▶ _WRITTEN TASK_
Quote every line of text in the records below verbatim, omitting the pictures.

Chart comprehension records:
· · · · · · ·

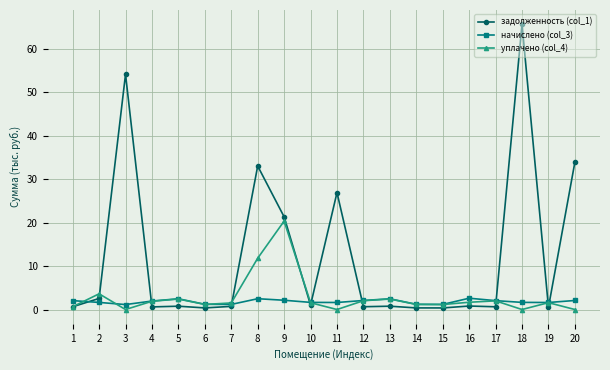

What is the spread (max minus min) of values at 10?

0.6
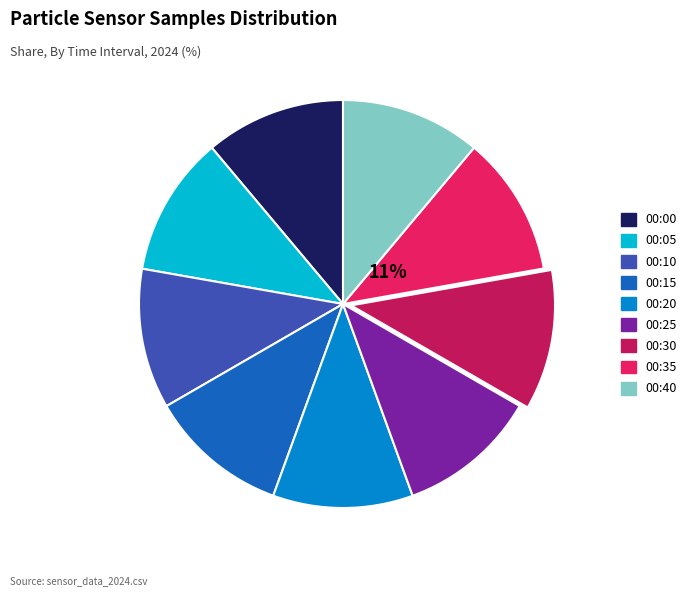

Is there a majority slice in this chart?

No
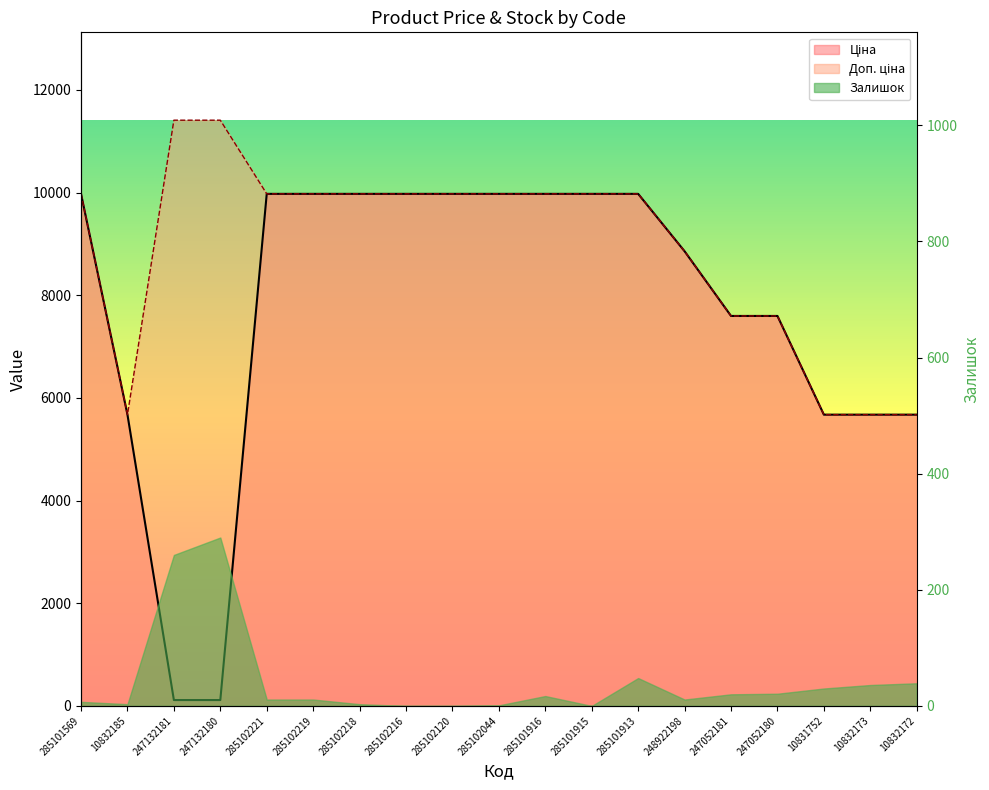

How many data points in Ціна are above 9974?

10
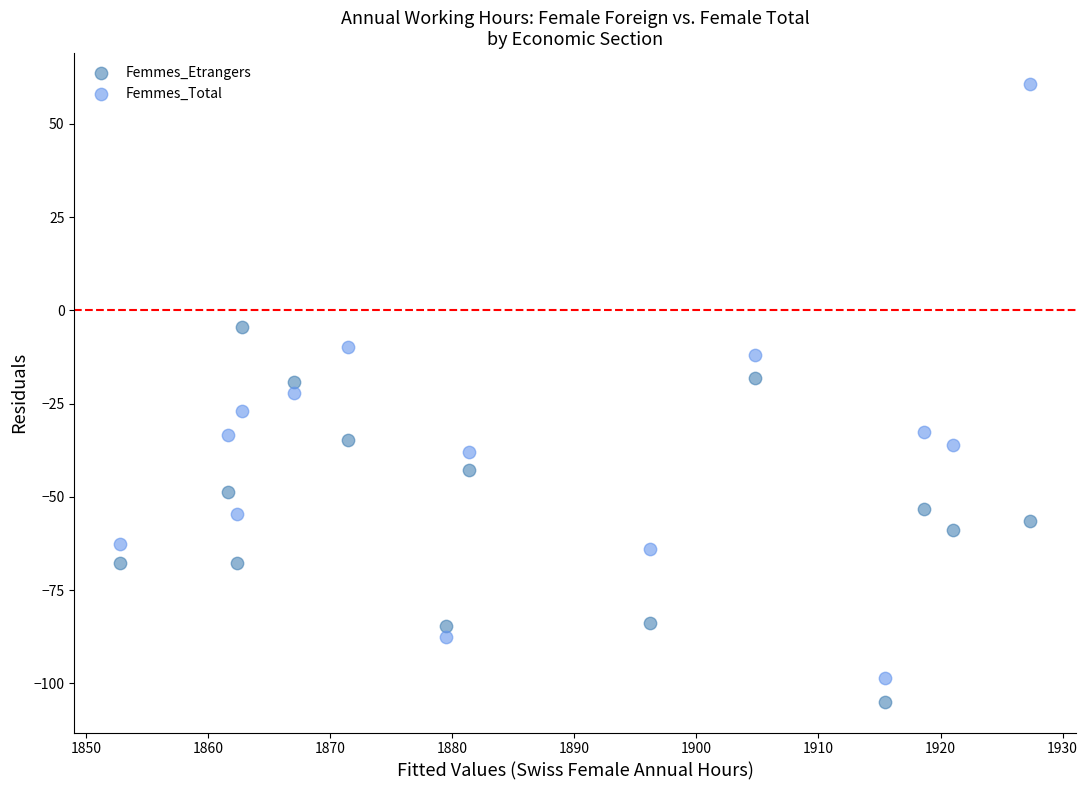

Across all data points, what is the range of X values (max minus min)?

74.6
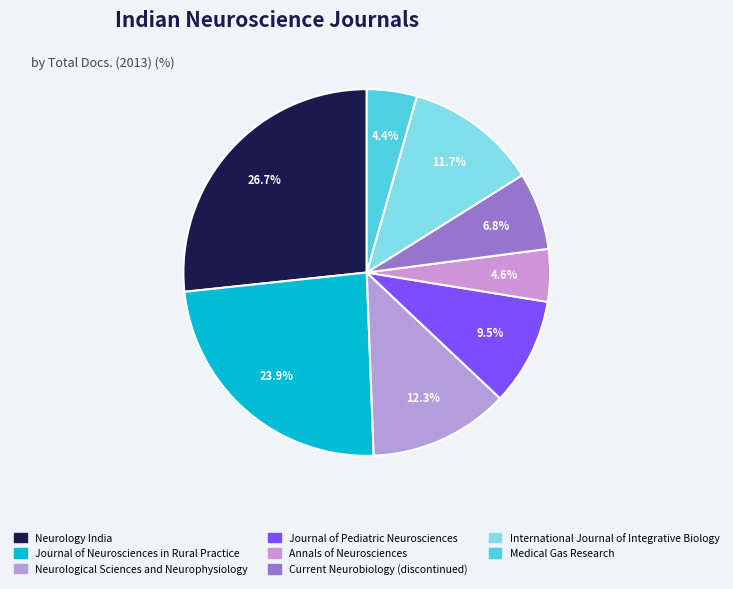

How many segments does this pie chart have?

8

· · · · · · ·

▶ _PROBLEM SOLUTION_
What is the spread (max minus min) of values at 10?

0.6

Is there a majority slice in this chart?

No

How many data points in Ціна are above 9974?

10

Across all data points, what is the range of X values (max minus min)?

74.6

How many segments does this pie chart have?

8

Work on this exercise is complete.